L’Iran a emprisonné des journalistes à tour de bras depuis le début en septembre des manifestations qui secouent le pays, et plus largement, le nombre de professionnels des médias détenus dans le monde a atteint un niveau record en 2022, selon le bilan annuel de RSF.
Sur toute la planète, ils sont 533, soit une quarantaine de plus que l’an dernier à la même date (488), où l’on enregistrait déjà un niveau historique de journalistes emprisonnés, selon Reporters sans frontières. Plus de la moitié sont détenus dans seulement 5 pays: la Chine, qui reste « la plus grande prison de journalistes au monde » (110), la Birmanie (62), l’Iran (47), le Vietnam (39) et le Bélarus (31).
L’Iran est le seul pays qui ne faisait pas partie de ce « sombre palmarès » l’an dernier, souligne l’ONG de défense de la liberté de la presse, qui tient ce bilan annuel depuis 1995. La République islamique a en effet incarcéré un nombre de professionnels des médias « sans précédent » en 20 ans depuis le début du mouvement de contestation qui a éclaté en septembre.

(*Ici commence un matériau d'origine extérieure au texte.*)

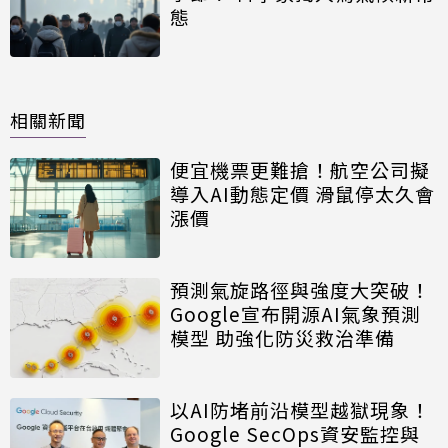
態
相關新聞
便宜機票更難搶！航空公司擬
導入AI動態定價 滑鼠停太久會
漲價
預測氣旋路徑與強度大突破！
Google宣布開源AI氣象預測
模型 助強化防災救治準備
以AI防堵前沿模型越獄現象！
Google SecOps資安監控與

Trente-quatre nouveaux journalistes ont rejoint les treize qui étaient déjà sous les verrous avant le début des protestations.

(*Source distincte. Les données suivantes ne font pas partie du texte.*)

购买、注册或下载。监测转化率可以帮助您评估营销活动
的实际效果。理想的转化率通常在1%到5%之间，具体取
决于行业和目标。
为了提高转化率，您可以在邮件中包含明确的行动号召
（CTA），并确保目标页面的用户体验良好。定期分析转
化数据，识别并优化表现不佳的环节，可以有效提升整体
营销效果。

« Les régimes dictatoriaux et autoritaires effectuent un remplissage accéléré de leurs prisons en incarcérant des journalistes », a dénoncé Christophe Deloire, secrétaire général de RSF. Au sein de ce bilan mondial global, RSF relève un nombre inédit de femmes journalistes emprisonnées: elles sont 78 (contre 60 l’an passé), ce qui s’explique en partie par « la féminisation croissante de la profession ».
« Les femmes journalistes représentent désormais près de 15% des détenus, contre moins de 7% il y a cinq ans », selon RSF.
Morts en hausse
C’est par exemple le cas des Iraniennes Nilufar Hamedi et Elahe Mohammadi, « qui avaient contribué à attirer l’attention sur la mort de la jeune kurde iranienne Mahsa Amini » et « risquent désormais la peine de mort ». Les manifestations qui secouent l’Iran ont été déclenchées par la mort le 16 septembre de cette jeune femme de 22 ans, après son arrestation par la police des moeurs pour infraction au code vestimentaire strict de la République islamique.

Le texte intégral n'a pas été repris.